• [Problem details] Your answer must consist of exactly the lines below, starting with the line with "For example, removing" and going on through the line with "3 Methodological Foundations", and nothing else.

• [Entries shown]
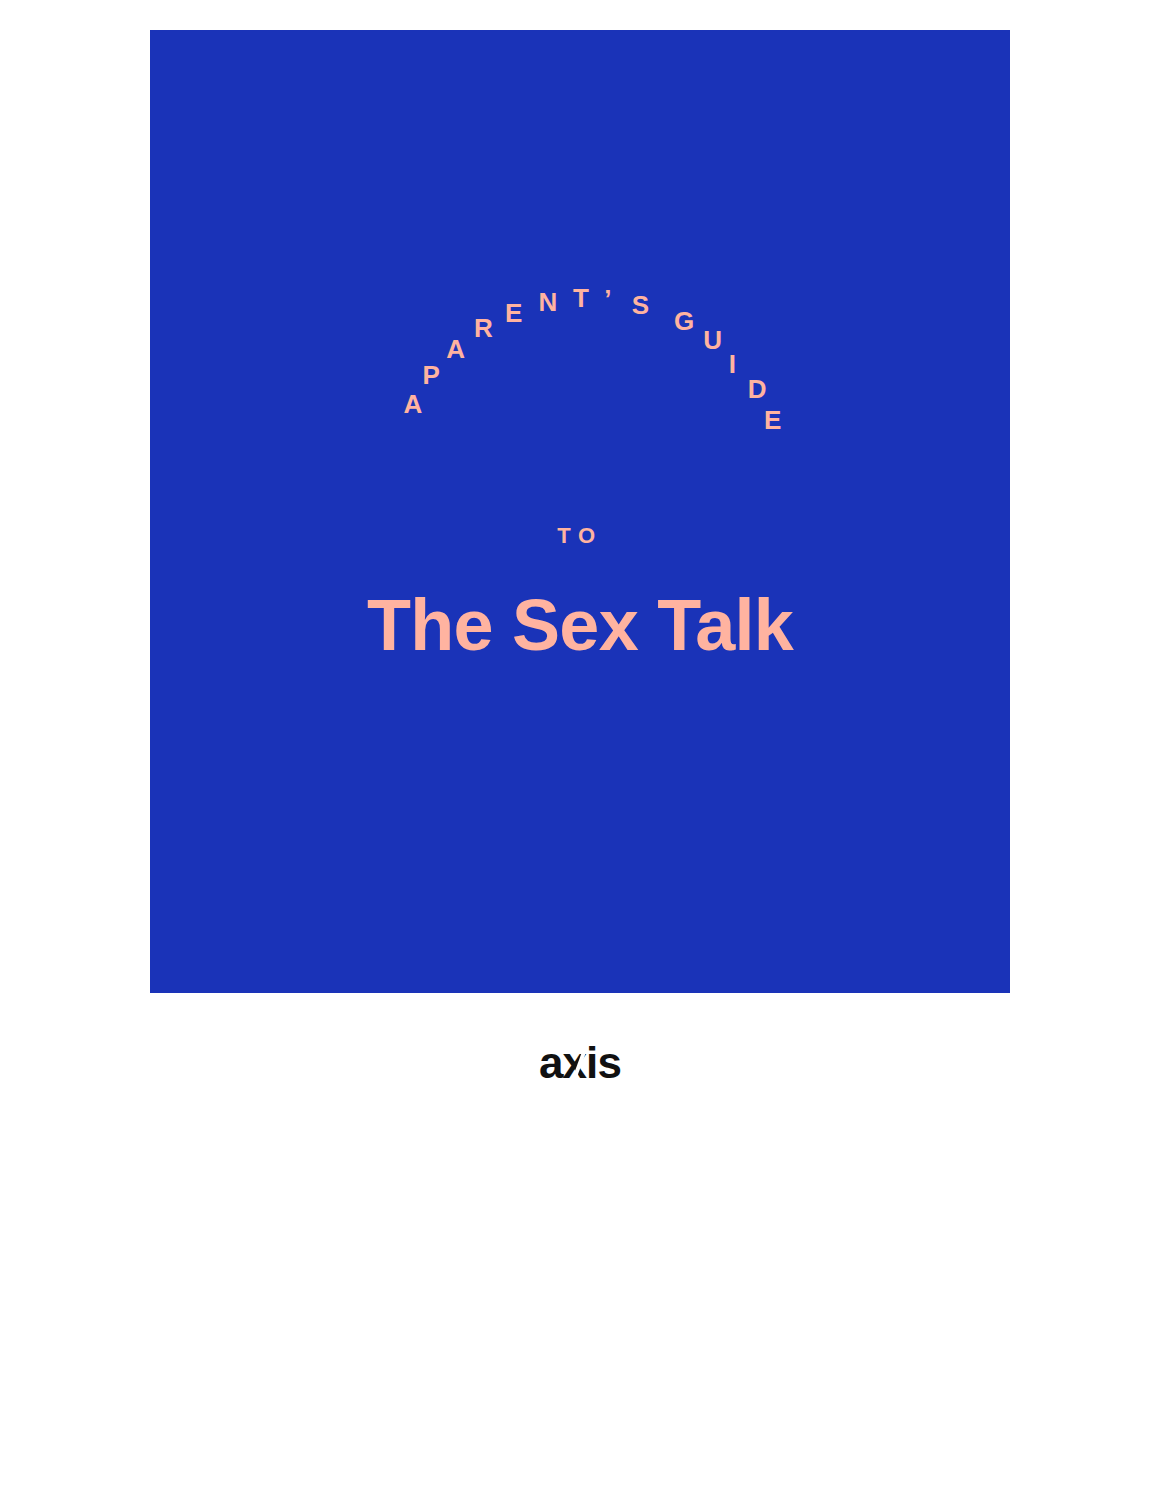A P A R E N T ’ S G U I D E
TO
The Sex Talk
axis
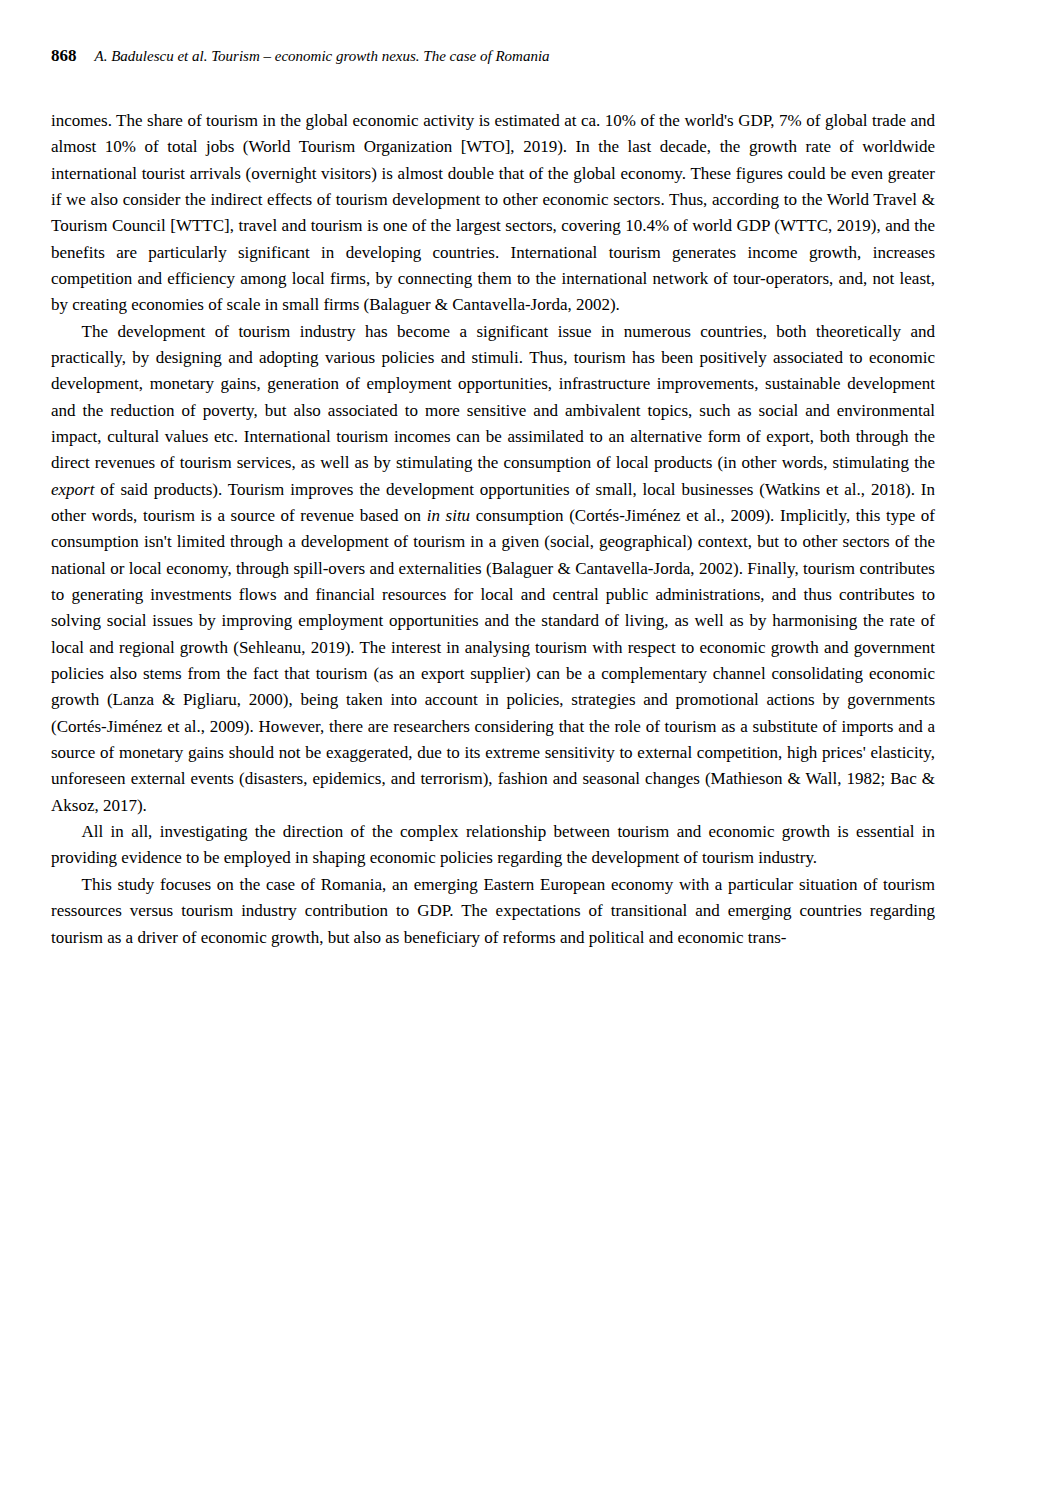868 A. Badulescu et al. Tourism – economic growth nexus. The case of Romania
incomes. The share of tourism in the global economic activity is estimated at ca. 10% of the world's GDP, 7% of global trade and almost 10% of total jobs (World Tourism Organization [WTO], 2019). In the last decade, the growth rate of worldwide international tourist arrivals (overnight visitors) is almost double that of the global economy. These figures could be even greater if we also consider the indirect effects of tourism development to other economic sectors. Thus, according to the World Travel & Tourism Council [WTTC], travel and tourism is one of the largest sectors, covering 10.4% of world GDP (WTTC, 2019), and the benefits are particularly significant in developing countries. International tourism generates income growth, increases competition and efficiency among local firms, by connecting them to the international network of tour-operators, and, not least, by creating economies of scale in small firms (Balaguer & Cantavella-Jorda, 2002).
The development of tourism industry has become a significant issue in numerous countries, both theoretically and practically, by designing and adopting various policies and stimuli. Thus, tourism has been positively associated to economic development, monetary gains, generation of employment opportunities, infrastructure improvements, sustainable development and the reduction of poverty, but also associated to more sensitive and ambivalent topics, such as social and environmental impact, cultural values etc. International tourism incomes can be assimilated to an alternative form of export, both through the direct revenues of tourism services, as well as by stimulating the consumption of local products (in other words, stimulating the export of said products). Tourism improves the development opportunities of small, local businesses (Watkins et al., 2018). In other words, tourism is a source of revenue based on in situ consumption (Cortés-Jiménez et al., 2009). Implicitly, this type of consumption isn't limited through a development of tourism in a given (social, geographical) context, but to other sectors of the national or local economy, through spill-overs and externalities (Balaguer & Cantavella-Jorda, 2002). Finally, tourism contributes to generating investments flows and financial resources for local and central public administrations, and thus contributes to solving social issues by improving employment opportunities and the standard of living, as well as by harmonising the rate of local and regional growth (Sehleanu, 2019). The interest in analysing tourism with respect to economic growth and government policies also stems from the fact that tourism (as an export supplier) can be a complementary channel consolidating economic growth (Lanza & Pigliaru, 2000), being taken into account in policies, strategies and promotional actions by governments (Cortés-Jiménez et al., 2009). However, there are researchers considering that the role of tourism as a substitute of imports and a source of monetary gains should not be exaggerated, due to its extreme sensitivity to external competition, high prices' elasticity, unforeseen external events (disasters, epidemics, and terrorism), fashion and seasonal changes (Mathieson & Wall, 1982; Bac & Aksoz, 2017).
All in all, investigating the direction of the complex relationship between tourism and economic growth is essential in providing evidence to be employed in shaping economic policies regarding the development of tourism industry.
This study focuses on the case of Romania, an emerging Eastern European economy with a particular situation of tourism ressources versus tourism industry contribution to GDP. The expectations of transitional and emerging countries regarding tourism as a driver of economic growth, but also as beneficiary of reforms and political and economic trans-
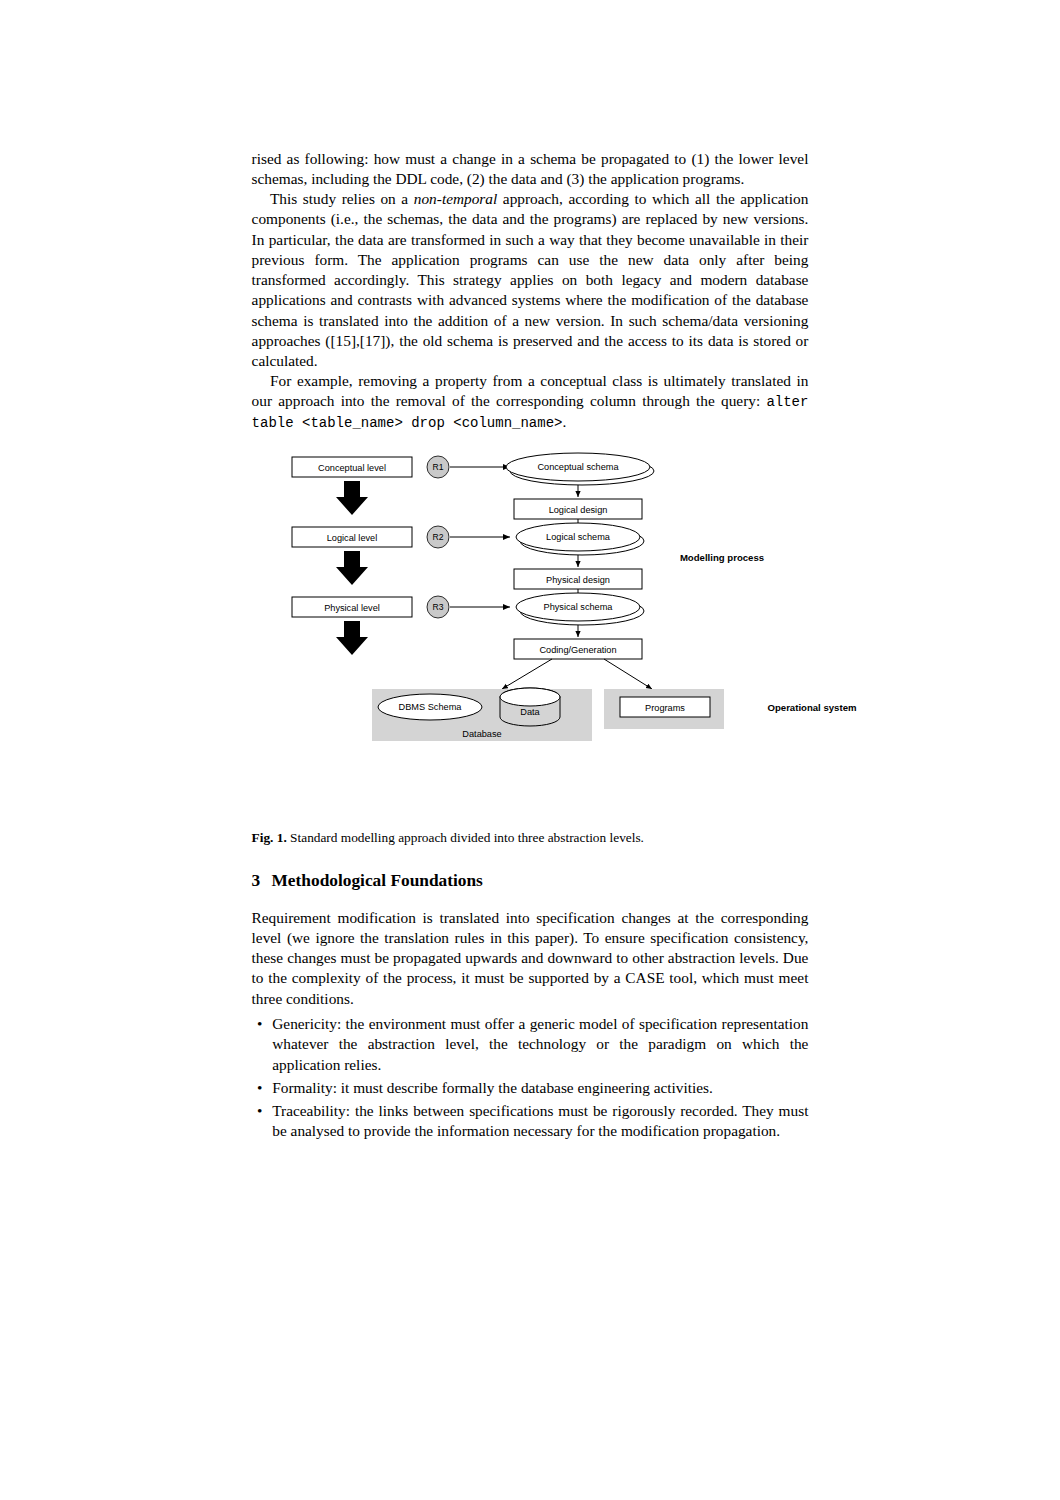rised as following: how must a change in a schema be propagated to (1) the lower level schemas, including the DDL code, (2) the data and (3) the application programs.
This study relies on a non-temporal approach, according to which all the application components (i.e., the schemas, the data and the programs) are replaced by new versions. In particular, the data are transformed in such a way that they become unavailable in their previous form. The application programs can use the new data only after being transformed accordingly. This strategy applies on both legacy and modern database applications and contrasts with advanced systems where the modification of the database schema is translated into the addition of a new version. In such schema/data versioning approaches ([15],[17]), the old schema is preserved and the access to its data is stored or calculated.
For example, removing a property from a conceptual class is ultimately translated in our approach into the removal of the corresponding column through the query: alter table <table_name> drop <column_name>.
Conceptual level Logical level Physical level R1 R2 R3 Conceptual schema Logical design Logical schema Physical design Physical schema Coding/Generation Modelling process DBMS Schema Data Database Programs Operational system
Fig. 1. Standard modelling approach divided into three abstraction levels.
3 Methodological Foundations
Requirement modification is translated into specification changes at the corresponding level (we ignore the translation rules in this paper). To ensure specification consistency, these changes must be propagated upwards and downward to other abstraction levels. Due to the complexity of the process, it must be supported by a CASE tool, which must meet three conditions.
Genericity: the environment must offer a generic model of specification representation whatever the abstraction level, the technology or the paradigm on which the application relies.
Formality: it must describe formally the database engineering activities.
Traceability: the links between specifications must be rigorously recorded. They must be analysed to provide the information necessary for the modification propagation.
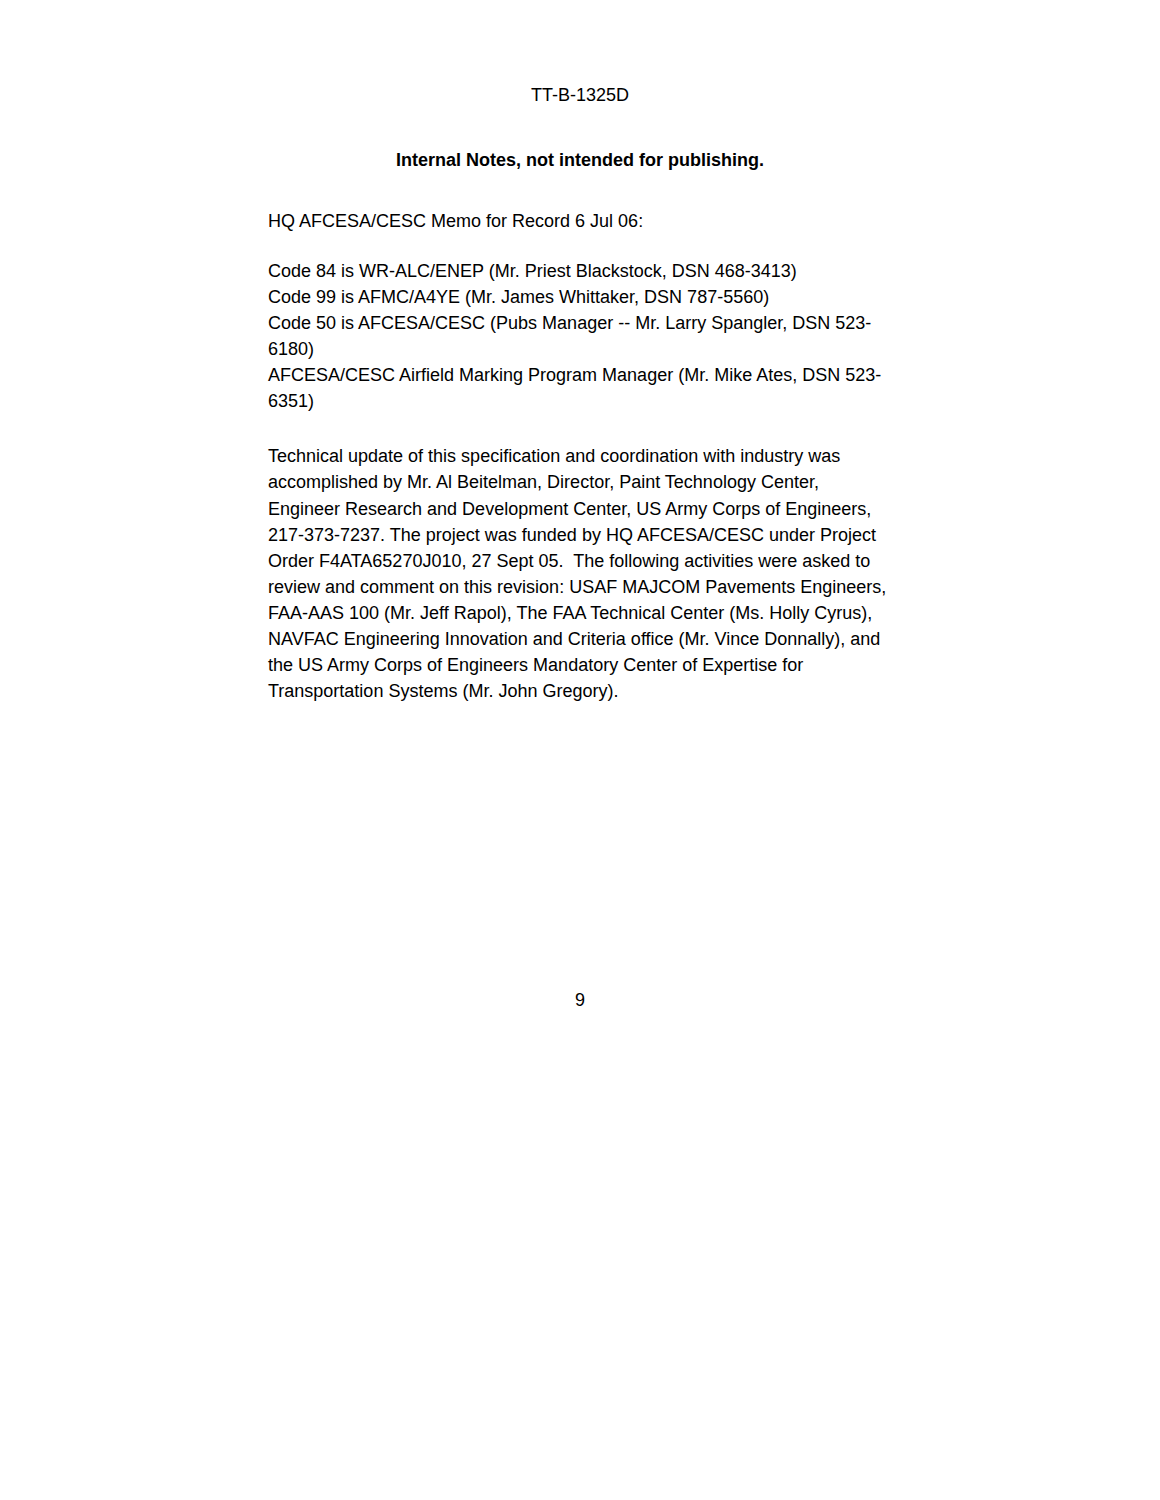TT-B-1325D
Internal Notes, not intended for publishing.
HQ AFCESA/CESC Memo for Record 6 Jul 06:
Code 84 is WR-ALC/ENEP (Mr. Priest Blackstock, DSN 468-3413)
Code 99 is AFMC/A4YE (Mr. James Whittaker, DSN 787-5560)
Code 50 is AFCESA/CESC (Pubs Manager -- Mr. Larry Spangler, DSN 523-6180)
AFCESA/CESC Airfield Marking Program Manager (Mr. Mike Ates, DSN 523-6351)
Technical update of this specification and coordination with industry was accomplished by Mr. Al Beitelman, Director, Paint Technology Center, Engineer Research and Development Center, US Army Corps of Engineers, 217-373-7237. The project was funded by HQ AFCESA/CESC under Project Order F4ATA65270J010, 27 Sept 05. The following activities were asked to review and comment on this revision: USAF MAJCOM Pavements Engineers, FAA-AAS 100 (Mr. Jeff Rapol), The FAA Technical Center (Ms. Holly Cyrus), NAVFAC Engineering Innovation and Criteria office (Mr. Vince Donnally), and the US Army Corps of Engineers Mandatory Center of Expertise for Transportation Systems (Mr. John Gregory).
9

• [Exercise solution]
For example, removing a property from a conceptual class is ultimately translated in our approach into the removal of the corresponding column through the query: alter table <table_name> drop <column_name>.
Conceptual level Logical level Physical level R1 R2 R3 Conceptual schema Logical design Logical schema Physical design Physical schema Coding/Generation Modelling process DBMS Schema Data Database Programs Operational system
Fig. 1. Standard modelling approach divided into three abstraction levels.
3 Methodological Foundations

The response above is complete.